Expressions

The most powerful and intuitive column calculator – add unlimited new columns using full Spark SQL expressions. Perfect for feature engineering, business logic, cleaning, formatting, date manipulation, and creating report-ready fields without writing code.

Type

transform

Class

fire.nodes.etl.NodeExpressions

Fields

Name

Title

Description

Expressions

Expressions

outputCols

Column Name

Name of the new column you want to create (e.g., Revenue_Net, FullName, IsHighValue, OrderMonth).

expressions

Expression

Full Spark SQL expression to compute the column value. Supports 400+ functions: math, string, date, conditional, regex, JSON, arrays, etc. Quick Examples: • amount * quantity • concat(first_name, ‘ ‘, last_name) • date_format(order_date, ‘yyyy-MM’) • when(amount > 10000, ‘VIP’).otherwise(‘Regular’) • coalesce(email, phone, ‘unknown’)

propagation

ColumnPropagation

inputColumnPropagation

Input Column Propagation

When true (default) → all original columns are automatically kept + your new ones. Set to false if you want only the newly created columns.

outputSchema

InferSchema

outputColNames

Output Column Name

Force exact output column names (useful with propagation = false)

outputColTypes

Output Column Type

Force data types for new columns

outputColFormats

Output Column Format

Display formats (dates, numbers)

Details

Expressions Node – Your No-Code Business Logic Powerhouse

The Expressions node is the #1 most-used transform in production pipelines. It replaces dozens of individual nodes (String Ops, Date Ops, Math, If-Then-Else) with one clean, fast, and readable interface using standard Spark SQL syntax.

Why Teams Love It

  • Full Spark SQL → 400+ functions, no black boxes

  • Instant preview of results

  • Auto-complete & syntax highlighting

  • Perfect for KPIs, cleansing, segmentation, formatting

  • Same syntax works in dbt, Snowflake, BigQuery, Databricks

Pro Tips

  • Use when(…).otherwise(…) instead of nested ifs

  • Wrap divisions in coalesce(…, 0) or nullif(denominator, 0)
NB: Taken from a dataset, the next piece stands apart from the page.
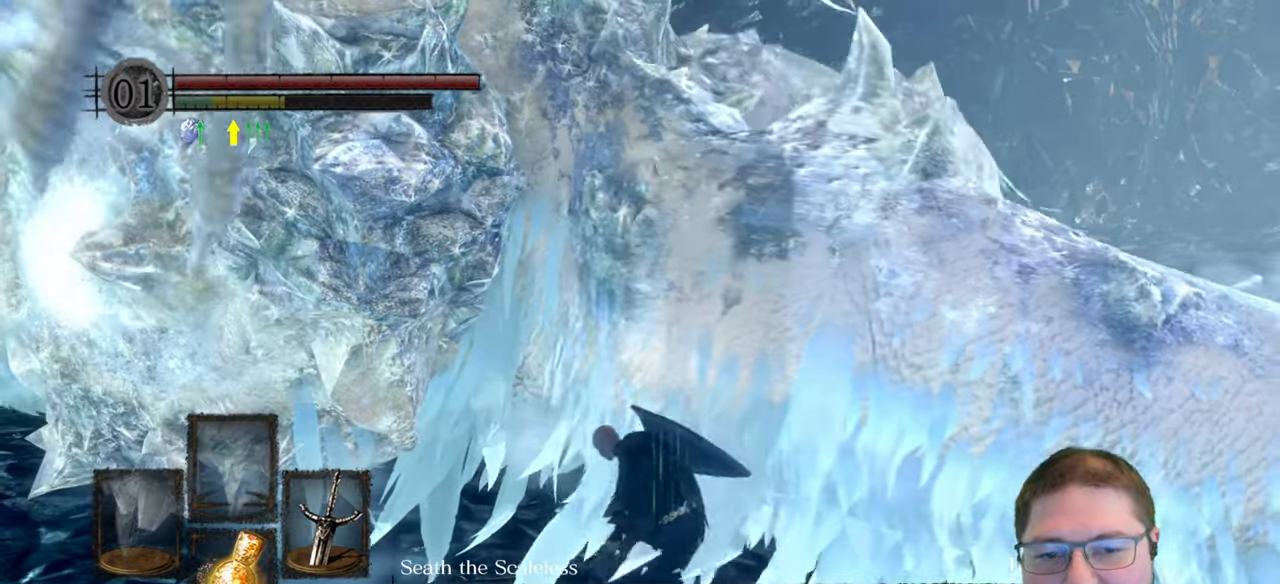
{"buttons": [], "left_stick": "down", "right_stick": "up-left", "button_events": []}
  • Always test with limit 10 first

  • Combine with Schema tab to force exact types

Examples

Expressions Node – Real Business Examples

Example 1 – Revenue & Margin Calculations

| Output Column     | Expression                                      |
|-------------------|-------------------------------------------------|
| gross_revenue     | amount * quantity                               |
| discount_amt      | gross_revenue * coalesce(discount_rate, 0)      |
| net_revenue       | gross_revenue - discount_amt                    |
| margin_pct        | round((net_revenue - cost) / net_revenue * 100, 2) |

Example 2 – Customer Name & Segmentation

| Output Column     | Expression                                      |
|-------------------|-------------------------------------------------|
| full_name         | concat_ws(' ', initcap(first_name), initcap(last_name)) |
| name_clean        | regexp_replace(trim(full_name), '\\s+', ' ')    |
| customer_tier     | when(net_revenue >= 100000, 'Platinum').when(net_revenue >= 50000, 'Gold').when(net_revenue >= 10000, 'Silver').otherwise('Bronze') |

Example 3 – Date Intelligence

| Output Column     | Expression                                      |
|-------------------|-------------------------------------------------|
| order_month       | date_format(order_date, 'yyyy-MM')              |
| order_quarter     | concat('Q', quarter(order_date))                |
| days_since_order  | datediff(current_date(), order_date)            |
| is_recent         | days_since_order <= 30                          |
| fiscal_year       | when(month(order_date) >= 4, year(order_date) + 1).otherwise(year(order_date)) |

Example 4 – Safe Math & Cleaning

| Output Column     | Expression                                      |
|-------------------|-------------------------------------------------|
| avg_basket_size   | round(amount / nullif(items_count, 0), 2)       |
| email_domain      | substring_index(email, '@', -1)                 |
| phone_clean       | regexp_replace(phone, '[^0-9]', '')             |
| revenue_safe      | coalesce(revenue, 0)                            |

Example 5 – Flags & Indicators

| Output Column     | Expression                                      |
|-------------------|-------------------------------------------------|
| has_email         | email is not null                               |
| is_new_customer   | first_order_date = order_date                   |
| high_value_flag   | amount > 5000                                   |
| status            | when(is_cancelled, 'Cancelled').when(is_shipped, 'Shipped').otherwise('Processing') |

Example 6 – Current Timestamp & Audit Columns

| Output Column     | Expression                                      |
|-------------------|-------------------------------------------------|
| load_date         | current_date()                                  |
| load_timestamp    | current_timestamp()                             |
| run_id            | 'RUN_' || date_format(current_timestamp(), 'yyyyMMdd_HHmmss') |

Example 7 – Complex JSON & Array Handling

| Output Column     | Expression                                      |
|-------------------|-------------------------------------------------|
| event_type        | json_tuple(events_json, 'type')[0]              |
| tags_array        | split(tags_string, ',')                         |
| tag_count         | size(tags_array)                                |
| has_tag_promo     | array_contains(tags_array, 'PROMO')             |